(EXCERPTED RECORDS):
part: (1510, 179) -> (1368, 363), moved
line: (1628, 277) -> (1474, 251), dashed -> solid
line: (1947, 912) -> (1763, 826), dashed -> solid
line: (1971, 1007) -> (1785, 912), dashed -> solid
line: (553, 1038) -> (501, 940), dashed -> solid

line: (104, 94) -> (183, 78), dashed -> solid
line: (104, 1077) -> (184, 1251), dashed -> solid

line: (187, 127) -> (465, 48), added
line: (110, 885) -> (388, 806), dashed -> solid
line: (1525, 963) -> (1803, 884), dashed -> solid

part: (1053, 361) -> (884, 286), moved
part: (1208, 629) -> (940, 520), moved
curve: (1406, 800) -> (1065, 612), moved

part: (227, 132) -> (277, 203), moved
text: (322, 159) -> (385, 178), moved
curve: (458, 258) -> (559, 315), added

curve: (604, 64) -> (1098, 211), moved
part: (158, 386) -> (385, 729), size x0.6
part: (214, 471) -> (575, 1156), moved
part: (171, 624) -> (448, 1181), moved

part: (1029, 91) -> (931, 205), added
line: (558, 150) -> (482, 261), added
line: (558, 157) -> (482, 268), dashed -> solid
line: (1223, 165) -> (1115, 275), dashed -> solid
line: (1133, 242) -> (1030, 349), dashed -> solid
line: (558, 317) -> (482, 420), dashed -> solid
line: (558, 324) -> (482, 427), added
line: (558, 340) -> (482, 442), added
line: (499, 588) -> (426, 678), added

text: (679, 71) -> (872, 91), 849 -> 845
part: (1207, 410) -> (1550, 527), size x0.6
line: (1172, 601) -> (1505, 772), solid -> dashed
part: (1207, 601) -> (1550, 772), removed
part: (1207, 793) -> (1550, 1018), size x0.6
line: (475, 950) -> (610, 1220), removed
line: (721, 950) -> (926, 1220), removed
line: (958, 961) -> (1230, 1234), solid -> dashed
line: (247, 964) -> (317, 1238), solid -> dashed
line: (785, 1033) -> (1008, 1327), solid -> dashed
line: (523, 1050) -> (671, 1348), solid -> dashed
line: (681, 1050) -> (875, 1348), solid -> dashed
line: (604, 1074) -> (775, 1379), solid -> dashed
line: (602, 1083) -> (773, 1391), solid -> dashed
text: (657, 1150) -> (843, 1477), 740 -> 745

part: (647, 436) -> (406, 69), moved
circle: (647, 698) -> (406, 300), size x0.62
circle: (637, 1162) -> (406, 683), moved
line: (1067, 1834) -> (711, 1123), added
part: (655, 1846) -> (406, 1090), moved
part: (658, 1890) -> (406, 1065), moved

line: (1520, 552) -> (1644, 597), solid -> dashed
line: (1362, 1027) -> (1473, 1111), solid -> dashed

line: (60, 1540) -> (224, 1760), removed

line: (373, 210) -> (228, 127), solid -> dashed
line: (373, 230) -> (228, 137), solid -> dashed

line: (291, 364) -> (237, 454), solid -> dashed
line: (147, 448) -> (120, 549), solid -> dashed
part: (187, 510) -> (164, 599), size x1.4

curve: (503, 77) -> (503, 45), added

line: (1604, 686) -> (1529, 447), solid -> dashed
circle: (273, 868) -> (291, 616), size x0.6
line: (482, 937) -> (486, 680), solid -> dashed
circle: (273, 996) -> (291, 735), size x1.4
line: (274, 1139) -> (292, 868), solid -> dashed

(ACTIVITY):
Look back at the data above. Transcribe exactly the lines starting at the line that contains "line: (373, 210)" and ending at the line that contains "line: (1604, 686)".

(EXPECTED ANSWER):
line: (373, 210) -> (228, 127), solid -> dashed
line: (373, 230) -> (228, 137), solid -> dashed

line: (291, 364) -> (237, 454), solid -> dashed
line: (147, 448) -> (120, 549), solid -> dashed
part: (187, 510) -> (164, 599), size x1.4

curve: (503, 77) -> (503, 45), added

line: (1604, 686) -> (1529, 447), solid -> dashed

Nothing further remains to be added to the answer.